Brasil, 2014. Direção: Eduardo
Coutinho. Documentário. 85 min.
“Últimas Conversas” é o trabalho derradeiro de um dos
maiores documentaristas da história do cinema, no Brasil e no mundo: Eduardo
Coutinho. Ele conversou com adolescentes
de escolas públicas do Rio de Janeiro, cursando o ensino médio, em vias de
concluí-lo, buscando entender quais seriam os interesses, preocupações e sonhos
desses jovens. Tentando, como sempre,
buscar o que possa surgir de novo, intrigante, relevante. Sempre aberto a ouvir e compreender o ser
humano para além de expectativas, teorias ou verdades pré-estabelecidas. Ou, mesmo, hipóteses a serem comprovadas.
Morreu tragicamente antes de poder concluir o seu
filme, em fevereiro de 2014, esfaqueado pelo próprio filho, em surto
psicótico. Trágica perda para o nosso
cinema.
“Últimas Conversas” foi, então, concluído pelo também
excelente documentarista João Moreira Salles, produtor habitual dos filmes de
Coutinho.
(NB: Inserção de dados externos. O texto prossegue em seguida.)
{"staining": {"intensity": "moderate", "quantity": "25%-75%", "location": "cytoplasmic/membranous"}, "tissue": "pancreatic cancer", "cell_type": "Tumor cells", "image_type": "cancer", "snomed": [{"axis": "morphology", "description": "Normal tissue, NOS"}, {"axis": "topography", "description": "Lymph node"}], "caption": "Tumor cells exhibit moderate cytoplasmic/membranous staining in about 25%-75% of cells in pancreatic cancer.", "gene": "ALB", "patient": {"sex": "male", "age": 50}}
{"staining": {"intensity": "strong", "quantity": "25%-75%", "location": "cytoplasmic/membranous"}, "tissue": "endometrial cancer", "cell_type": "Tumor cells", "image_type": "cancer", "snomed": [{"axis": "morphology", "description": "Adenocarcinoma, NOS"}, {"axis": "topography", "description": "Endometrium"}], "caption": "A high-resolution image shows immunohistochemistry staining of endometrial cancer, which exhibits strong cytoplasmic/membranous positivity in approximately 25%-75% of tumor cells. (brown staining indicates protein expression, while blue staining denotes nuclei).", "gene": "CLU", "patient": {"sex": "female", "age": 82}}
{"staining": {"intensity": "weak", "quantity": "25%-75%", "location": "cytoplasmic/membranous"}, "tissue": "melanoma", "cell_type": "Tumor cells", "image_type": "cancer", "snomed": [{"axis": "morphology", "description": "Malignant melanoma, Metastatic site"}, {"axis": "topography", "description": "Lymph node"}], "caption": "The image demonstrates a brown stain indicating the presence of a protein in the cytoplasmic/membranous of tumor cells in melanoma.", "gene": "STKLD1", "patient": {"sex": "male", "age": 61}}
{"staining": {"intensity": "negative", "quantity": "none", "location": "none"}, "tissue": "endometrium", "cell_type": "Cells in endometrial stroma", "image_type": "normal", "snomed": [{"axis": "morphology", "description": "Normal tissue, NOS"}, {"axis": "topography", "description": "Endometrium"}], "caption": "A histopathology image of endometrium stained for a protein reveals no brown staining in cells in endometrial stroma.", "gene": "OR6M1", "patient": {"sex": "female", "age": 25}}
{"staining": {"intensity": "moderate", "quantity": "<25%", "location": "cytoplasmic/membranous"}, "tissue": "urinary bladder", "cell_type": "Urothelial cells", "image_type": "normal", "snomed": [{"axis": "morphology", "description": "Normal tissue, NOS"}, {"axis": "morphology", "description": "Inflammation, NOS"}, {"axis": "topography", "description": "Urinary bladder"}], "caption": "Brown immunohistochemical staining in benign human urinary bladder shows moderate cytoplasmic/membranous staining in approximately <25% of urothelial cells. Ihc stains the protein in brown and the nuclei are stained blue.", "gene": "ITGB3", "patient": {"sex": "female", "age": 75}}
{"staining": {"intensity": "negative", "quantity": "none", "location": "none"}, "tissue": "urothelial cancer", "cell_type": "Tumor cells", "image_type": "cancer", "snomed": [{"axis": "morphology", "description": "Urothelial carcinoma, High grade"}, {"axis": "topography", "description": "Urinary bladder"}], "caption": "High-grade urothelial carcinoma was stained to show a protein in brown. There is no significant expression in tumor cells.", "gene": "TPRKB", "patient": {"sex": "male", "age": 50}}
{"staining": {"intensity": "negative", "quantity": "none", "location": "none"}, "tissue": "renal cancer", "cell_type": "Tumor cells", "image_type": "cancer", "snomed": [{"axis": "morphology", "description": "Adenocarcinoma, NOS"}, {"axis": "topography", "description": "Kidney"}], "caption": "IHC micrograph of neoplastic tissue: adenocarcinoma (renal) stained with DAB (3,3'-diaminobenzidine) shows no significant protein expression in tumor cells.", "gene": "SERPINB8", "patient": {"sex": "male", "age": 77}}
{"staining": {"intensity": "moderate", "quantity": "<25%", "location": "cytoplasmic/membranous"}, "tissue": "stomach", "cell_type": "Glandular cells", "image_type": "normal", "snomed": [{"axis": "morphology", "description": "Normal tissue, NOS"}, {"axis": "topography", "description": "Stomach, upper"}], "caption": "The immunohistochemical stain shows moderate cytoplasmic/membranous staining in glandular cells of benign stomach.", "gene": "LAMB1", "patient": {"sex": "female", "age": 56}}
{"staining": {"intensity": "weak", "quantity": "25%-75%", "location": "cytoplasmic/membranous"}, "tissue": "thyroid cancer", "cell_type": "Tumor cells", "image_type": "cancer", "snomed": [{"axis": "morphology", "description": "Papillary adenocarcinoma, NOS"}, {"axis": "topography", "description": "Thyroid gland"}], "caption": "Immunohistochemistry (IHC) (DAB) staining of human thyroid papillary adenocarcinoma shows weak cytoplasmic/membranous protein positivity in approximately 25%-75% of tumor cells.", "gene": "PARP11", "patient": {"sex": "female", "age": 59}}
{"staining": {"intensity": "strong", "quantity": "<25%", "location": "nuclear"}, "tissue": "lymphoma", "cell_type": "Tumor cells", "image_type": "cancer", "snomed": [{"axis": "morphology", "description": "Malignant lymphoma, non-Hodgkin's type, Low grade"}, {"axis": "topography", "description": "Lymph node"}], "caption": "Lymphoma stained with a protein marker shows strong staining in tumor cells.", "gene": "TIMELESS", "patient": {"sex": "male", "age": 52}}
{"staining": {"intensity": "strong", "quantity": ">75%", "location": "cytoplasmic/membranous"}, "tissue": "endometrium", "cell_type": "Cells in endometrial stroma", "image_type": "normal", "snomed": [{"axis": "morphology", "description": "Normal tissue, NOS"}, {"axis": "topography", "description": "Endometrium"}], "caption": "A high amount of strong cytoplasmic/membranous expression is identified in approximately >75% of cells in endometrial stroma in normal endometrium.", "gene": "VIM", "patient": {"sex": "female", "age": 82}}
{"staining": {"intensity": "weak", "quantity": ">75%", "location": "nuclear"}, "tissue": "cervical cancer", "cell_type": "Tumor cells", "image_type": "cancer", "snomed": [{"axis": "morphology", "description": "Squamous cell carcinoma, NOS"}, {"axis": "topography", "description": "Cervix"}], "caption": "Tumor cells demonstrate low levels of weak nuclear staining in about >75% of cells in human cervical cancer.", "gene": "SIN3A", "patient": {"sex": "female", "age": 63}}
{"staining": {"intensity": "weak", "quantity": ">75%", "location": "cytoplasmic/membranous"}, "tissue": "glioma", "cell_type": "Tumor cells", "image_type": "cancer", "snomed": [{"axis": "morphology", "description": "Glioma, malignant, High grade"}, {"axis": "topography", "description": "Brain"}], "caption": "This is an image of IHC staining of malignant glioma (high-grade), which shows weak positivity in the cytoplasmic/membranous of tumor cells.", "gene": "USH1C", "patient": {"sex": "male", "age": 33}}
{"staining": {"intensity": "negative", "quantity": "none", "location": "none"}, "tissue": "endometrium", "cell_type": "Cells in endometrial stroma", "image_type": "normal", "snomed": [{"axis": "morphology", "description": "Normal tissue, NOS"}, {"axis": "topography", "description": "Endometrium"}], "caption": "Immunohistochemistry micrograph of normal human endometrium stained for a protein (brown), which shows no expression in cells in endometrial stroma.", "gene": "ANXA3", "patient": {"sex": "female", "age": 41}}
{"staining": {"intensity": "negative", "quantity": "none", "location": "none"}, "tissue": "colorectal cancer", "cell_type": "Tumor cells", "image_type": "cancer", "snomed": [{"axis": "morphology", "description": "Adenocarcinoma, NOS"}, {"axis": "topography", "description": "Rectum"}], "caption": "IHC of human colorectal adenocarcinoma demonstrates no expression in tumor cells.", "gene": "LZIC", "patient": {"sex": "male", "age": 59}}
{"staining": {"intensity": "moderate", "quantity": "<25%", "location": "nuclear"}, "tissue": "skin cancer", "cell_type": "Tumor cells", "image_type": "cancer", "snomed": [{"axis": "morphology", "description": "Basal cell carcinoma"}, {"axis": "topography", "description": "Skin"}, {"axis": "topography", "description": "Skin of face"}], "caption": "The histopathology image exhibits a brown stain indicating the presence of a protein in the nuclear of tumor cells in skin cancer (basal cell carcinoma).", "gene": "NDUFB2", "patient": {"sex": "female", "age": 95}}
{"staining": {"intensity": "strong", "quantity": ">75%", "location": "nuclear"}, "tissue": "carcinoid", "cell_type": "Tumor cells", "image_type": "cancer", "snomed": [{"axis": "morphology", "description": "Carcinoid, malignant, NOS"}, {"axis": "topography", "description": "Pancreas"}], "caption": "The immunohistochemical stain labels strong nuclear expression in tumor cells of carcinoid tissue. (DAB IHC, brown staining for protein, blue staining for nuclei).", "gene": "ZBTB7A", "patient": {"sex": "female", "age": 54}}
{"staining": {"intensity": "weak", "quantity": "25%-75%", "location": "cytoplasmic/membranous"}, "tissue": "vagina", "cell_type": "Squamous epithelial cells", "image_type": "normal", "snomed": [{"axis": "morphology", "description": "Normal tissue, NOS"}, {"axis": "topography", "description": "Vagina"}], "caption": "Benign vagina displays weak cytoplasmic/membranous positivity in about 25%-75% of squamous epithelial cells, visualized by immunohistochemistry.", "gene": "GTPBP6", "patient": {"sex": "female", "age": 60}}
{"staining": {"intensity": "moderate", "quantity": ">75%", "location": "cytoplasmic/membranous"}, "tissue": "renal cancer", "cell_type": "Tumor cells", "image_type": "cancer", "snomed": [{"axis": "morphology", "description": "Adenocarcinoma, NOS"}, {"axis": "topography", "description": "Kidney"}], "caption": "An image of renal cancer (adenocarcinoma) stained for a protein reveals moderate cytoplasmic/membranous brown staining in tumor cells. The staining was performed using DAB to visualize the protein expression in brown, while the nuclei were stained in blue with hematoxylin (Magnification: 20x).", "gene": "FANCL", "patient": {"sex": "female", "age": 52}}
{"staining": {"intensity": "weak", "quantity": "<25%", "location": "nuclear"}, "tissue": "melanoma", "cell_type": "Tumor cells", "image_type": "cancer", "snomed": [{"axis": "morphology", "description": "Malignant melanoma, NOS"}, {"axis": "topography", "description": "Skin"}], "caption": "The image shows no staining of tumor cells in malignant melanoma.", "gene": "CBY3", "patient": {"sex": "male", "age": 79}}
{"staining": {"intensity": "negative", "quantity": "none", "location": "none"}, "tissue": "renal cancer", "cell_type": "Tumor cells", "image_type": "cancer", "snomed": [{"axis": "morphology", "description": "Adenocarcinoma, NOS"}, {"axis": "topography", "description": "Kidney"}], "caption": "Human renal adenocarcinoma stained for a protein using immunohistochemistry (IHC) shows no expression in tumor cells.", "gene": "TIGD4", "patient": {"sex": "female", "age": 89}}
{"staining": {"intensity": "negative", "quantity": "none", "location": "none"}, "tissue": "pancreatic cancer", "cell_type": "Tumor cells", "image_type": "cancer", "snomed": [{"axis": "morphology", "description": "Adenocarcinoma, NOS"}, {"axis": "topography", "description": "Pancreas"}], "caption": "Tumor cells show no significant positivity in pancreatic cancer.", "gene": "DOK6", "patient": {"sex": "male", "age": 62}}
A montagem ficou a cargo de
Jordana Berg, montadora que já havia realizado junto com o cineasta diversos
projetos.
Como consequência, o filme acabou tendo uma presença
intensa do próprio Coutinho em cena, o que não teria ocorrido se ele estivesse
vivo. A ideia foi mostrar o método de
trabalho dele, suas exigências e insatisfações.
Já de início, Coutinho fala à câmera sobre a frustração que é colher
depoimentos de adolescentes: por um lado, lhes faltam a experiência e história
de vida suficientes, por outro, já perderam a espontaneidade e a graça da
infância. Tudo parecia estar pouco
satisfatório no que ele havia feito até ali.
Mas as entrevistas já estavam em fase final de coleta, a essa altura.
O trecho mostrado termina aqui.